On 1215T0713, Gleb Smirnoff wrote:
> On Wed, Dec 15, 2021 at 10:47:42AM +0100, Kristof Provost wrote:
> K> > My radical opinion is that per-VNET pcb zones should just be eliminated.
> K> > The only thing they serve is imposing maxsockets limit separately for
> K> > each VNET. But we already have the maxsocket limit on the socket zone,
> K> > which is _global_!
> K> >
> K> > Anybody to explain me the sense of the per-VNET per-pcb zone limit
> K> > set to the same maxsockets value?

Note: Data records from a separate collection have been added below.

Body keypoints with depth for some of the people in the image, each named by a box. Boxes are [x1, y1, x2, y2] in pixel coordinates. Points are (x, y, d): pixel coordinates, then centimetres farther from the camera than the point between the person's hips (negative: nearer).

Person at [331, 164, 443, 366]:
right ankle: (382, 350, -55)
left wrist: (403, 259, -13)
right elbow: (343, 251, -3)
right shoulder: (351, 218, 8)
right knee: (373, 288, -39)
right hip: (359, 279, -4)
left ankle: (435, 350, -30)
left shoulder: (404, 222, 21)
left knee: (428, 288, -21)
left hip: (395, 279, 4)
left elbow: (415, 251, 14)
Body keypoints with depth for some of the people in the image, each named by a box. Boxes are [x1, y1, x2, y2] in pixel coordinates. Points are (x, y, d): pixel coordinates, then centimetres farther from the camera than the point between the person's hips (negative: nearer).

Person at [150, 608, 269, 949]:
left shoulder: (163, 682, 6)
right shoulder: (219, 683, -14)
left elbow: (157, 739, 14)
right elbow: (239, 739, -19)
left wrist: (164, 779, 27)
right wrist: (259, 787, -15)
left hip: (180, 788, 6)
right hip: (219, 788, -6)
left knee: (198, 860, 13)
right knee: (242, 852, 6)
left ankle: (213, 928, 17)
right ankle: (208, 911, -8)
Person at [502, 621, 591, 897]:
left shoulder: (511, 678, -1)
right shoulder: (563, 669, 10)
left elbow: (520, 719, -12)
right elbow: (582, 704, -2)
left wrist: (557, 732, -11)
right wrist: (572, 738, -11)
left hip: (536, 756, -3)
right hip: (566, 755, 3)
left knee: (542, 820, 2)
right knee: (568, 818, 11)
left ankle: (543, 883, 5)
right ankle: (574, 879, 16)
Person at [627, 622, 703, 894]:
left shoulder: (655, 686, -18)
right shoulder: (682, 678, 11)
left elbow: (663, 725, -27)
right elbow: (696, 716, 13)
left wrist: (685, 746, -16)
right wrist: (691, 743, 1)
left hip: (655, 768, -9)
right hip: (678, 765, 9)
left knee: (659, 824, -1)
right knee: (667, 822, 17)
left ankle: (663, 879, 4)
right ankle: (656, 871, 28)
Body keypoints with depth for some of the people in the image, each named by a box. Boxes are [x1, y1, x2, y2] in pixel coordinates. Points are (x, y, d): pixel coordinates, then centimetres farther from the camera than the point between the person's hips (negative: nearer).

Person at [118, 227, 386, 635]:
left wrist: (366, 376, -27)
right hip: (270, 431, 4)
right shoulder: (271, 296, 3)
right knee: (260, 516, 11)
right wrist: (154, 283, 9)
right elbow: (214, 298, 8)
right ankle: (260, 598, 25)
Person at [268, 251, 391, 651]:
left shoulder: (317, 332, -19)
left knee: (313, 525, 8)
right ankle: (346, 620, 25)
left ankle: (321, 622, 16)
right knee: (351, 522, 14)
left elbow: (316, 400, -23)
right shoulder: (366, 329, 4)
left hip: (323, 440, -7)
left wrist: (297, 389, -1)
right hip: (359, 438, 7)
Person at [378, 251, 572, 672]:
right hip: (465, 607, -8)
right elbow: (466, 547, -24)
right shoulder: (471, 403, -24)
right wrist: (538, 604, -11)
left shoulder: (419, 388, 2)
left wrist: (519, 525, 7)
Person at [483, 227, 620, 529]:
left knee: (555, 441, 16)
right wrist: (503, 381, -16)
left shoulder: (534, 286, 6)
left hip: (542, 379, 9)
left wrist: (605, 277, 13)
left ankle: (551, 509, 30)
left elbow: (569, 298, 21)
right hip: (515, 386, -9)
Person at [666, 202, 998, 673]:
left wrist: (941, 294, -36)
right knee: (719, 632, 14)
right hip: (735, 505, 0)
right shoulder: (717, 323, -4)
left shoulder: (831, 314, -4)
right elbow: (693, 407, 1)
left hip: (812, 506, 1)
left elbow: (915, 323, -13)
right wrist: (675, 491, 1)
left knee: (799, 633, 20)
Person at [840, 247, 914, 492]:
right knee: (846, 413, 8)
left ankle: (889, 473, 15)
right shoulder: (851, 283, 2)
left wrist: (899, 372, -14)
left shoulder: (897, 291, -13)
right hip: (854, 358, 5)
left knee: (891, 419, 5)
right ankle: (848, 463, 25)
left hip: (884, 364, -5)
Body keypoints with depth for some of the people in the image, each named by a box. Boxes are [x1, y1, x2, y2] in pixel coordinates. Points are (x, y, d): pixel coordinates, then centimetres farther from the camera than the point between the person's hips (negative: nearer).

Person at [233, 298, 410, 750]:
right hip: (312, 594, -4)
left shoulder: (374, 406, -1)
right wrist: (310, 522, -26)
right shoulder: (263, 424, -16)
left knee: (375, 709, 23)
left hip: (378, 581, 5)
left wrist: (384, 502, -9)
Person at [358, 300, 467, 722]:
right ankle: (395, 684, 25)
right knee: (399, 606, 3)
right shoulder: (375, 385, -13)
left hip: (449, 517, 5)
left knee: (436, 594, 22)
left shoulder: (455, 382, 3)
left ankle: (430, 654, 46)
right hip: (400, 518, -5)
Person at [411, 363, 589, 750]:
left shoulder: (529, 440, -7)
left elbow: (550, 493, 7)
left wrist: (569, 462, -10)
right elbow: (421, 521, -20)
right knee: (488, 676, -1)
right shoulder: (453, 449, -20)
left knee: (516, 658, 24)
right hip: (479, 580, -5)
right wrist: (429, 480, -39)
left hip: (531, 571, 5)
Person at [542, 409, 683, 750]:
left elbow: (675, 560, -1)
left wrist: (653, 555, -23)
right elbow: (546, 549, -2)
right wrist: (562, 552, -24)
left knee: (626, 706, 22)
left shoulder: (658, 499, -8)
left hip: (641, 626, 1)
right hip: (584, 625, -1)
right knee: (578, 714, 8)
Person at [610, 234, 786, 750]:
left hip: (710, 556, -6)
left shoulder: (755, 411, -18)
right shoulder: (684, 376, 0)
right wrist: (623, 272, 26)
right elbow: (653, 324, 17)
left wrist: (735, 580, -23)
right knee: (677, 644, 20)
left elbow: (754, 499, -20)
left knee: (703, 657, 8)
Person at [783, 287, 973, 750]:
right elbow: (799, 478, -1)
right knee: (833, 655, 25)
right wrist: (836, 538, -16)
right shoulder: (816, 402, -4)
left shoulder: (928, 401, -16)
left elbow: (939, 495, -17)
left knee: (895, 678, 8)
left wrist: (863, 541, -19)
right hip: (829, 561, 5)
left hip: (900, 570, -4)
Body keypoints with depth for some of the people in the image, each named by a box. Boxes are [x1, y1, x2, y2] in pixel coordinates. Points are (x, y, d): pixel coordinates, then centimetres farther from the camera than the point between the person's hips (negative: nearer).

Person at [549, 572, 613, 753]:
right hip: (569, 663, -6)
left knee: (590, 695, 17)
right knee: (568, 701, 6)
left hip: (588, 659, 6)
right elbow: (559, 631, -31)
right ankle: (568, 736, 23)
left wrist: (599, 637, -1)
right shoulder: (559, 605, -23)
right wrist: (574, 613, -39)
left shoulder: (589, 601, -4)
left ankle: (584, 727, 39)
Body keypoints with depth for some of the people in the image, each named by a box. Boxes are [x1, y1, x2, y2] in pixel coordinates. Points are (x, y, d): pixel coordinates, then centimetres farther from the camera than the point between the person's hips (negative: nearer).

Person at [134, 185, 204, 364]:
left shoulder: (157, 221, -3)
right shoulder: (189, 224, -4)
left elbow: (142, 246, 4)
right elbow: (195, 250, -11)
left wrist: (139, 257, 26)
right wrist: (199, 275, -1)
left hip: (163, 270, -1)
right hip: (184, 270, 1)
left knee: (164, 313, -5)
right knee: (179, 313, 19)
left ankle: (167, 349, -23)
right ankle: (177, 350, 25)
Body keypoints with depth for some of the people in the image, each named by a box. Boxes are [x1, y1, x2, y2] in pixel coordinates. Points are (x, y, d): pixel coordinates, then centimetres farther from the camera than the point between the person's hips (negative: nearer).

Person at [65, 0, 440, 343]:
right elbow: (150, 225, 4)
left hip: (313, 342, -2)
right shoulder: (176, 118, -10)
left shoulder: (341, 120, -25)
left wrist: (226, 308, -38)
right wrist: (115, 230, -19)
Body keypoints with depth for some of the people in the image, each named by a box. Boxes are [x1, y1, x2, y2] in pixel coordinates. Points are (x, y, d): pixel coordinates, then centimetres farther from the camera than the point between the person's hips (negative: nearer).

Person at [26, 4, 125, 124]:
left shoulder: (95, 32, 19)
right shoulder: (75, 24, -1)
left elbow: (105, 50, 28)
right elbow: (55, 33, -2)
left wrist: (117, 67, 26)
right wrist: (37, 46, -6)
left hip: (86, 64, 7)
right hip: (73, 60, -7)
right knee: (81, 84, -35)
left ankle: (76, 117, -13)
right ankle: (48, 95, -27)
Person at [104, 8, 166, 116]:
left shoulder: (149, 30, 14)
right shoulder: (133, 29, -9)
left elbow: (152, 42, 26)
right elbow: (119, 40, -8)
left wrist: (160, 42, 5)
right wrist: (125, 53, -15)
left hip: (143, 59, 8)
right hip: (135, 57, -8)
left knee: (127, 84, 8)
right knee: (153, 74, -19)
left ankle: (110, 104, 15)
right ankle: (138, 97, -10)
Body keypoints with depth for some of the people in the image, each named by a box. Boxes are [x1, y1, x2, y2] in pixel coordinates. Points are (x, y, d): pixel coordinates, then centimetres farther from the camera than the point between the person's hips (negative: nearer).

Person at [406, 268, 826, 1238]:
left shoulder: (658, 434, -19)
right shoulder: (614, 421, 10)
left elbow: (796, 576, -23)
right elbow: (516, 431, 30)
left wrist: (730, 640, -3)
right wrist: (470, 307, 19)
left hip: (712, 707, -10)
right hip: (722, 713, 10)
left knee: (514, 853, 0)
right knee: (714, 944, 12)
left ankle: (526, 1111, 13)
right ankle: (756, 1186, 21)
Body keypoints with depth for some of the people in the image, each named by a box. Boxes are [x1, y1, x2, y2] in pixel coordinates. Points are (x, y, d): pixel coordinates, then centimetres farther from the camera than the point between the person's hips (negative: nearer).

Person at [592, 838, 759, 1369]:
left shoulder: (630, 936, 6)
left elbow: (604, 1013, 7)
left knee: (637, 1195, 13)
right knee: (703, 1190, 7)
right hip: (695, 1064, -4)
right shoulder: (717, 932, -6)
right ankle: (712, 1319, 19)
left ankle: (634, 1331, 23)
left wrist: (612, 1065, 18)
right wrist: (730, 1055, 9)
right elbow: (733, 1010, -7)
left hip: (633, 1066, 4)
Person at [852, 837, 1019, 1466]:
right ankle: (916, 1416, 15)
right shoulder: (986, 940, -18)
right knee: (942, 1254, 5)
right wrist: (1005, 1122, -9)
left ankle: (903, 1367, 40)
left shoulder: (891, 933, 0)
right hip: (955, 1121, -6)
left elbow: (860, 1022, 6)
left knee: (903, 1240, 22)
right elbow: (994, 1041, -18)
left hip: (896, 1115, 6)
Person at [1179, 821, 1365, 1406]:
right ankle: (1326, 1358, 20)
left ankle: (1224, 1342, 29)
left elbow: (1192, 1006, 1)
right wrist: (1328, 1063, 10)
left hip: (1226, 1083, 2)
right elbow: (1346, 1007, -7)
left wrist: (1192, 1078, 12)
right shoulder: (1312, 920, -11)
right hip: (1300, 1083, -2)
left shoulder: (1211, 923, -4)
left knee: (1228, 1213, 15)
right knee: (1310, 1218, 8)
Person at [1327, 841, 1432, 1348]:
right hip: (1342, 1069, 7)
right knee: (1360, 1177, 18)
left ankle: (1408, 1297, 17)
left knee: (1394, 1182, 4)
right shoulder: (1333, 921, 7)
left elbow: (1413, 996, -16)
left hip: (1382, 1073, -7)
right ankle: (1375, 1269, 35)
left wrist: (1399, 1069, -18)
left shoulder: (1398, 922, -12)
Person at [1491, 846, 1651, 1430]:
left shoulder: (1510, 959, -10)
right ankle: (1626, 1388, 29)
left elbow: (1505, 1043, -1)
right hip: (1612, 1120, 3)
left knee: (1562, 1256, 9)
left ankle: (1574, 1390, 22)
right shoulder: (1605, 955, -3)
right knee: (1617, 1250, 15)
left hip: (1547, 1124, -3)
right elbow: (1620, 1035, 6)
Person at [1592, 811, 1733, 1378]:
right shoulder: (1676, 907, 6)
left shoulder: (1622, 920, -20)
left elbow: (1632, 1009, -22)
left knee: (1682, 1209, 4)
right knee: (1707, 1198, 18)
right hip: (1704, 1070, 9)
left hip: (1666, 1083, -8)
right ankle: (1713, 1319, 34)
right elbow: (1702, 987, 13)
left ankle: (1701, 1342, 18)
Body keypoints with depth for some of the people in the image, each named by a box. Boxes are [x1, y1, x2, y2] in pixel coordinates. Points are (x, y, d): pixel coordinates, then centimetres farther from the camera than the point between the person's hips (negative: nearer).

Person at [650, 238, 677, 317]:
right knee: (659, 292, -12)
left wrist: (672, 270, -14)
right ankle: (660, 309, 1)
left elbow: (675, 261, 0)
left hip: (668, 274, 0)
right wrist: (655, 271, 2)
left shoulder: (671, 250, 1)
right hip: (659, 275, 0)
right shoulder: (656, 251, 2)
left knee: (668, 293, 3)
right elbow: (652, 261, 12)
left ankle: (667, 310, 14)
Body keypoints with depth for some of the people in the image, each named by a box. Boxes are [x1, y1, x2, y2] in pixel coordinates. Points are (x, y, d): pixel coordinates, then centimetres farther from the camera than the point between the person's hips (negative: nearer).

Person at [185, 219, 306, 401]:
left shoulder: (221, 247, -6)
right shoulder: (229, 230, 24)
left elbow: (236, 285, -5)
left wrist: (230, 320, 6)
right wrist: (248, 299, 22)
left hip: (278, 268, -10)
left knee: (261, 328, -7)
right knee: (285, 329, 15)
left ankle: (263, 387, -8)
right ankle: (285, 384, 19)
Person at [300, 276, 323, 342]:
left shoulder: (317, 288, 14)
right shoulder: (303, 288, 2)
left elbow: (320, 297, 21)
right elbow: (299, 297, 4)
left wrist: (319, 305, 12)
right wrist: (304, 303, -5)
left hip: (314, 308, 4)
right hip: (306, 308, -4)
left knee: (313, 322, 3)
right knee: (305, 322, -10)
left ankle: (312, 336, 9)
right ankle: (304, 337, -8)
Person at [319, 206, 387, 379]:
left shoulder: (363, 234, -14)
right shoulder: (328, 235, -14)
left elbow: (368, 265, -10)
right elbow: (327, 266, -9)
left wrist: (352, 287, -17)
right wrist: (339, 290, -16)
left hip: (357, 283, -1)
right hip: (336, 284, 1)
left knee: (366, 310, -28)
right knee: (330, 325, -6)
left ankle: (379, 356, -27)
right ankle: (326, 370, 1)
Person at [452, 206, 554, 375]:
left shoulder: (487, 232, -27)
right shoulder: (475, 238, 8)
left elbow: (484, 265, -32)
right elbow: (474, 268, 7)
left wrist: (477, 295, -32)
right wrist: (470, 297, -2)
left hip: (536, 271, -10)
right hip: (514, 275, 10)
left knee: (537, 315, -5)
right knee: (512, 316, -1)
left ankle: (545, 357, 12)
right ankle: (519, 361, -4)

You can't create a pcb without a
> K> > socket, which is guaranteed by the in_pcballoc() prototype. Of course
> K> > I understand that pcbs may outlive the socket. But those pcbs that
> K> > outlive a socket, are eventually garbage collected as their lifetime
> K> > is finite. Anyway jail/VNET was never declared as a resource management
> K> > framework anyway!
> K> >
> K> 
> K> rctl(8) does appear to support per-jail resource limits, but I’m not sure how complete or functional that is.
> 
> The manual doesn't say anything about network resources. The sources
> of in_pcballoc() neither suggest that any per-something resource management
> is done that can prevent allocation.

True.  I'm guessing it should be possible to limit it via 'openfiles'
resource, but there's nothing socket-specific in RCTL.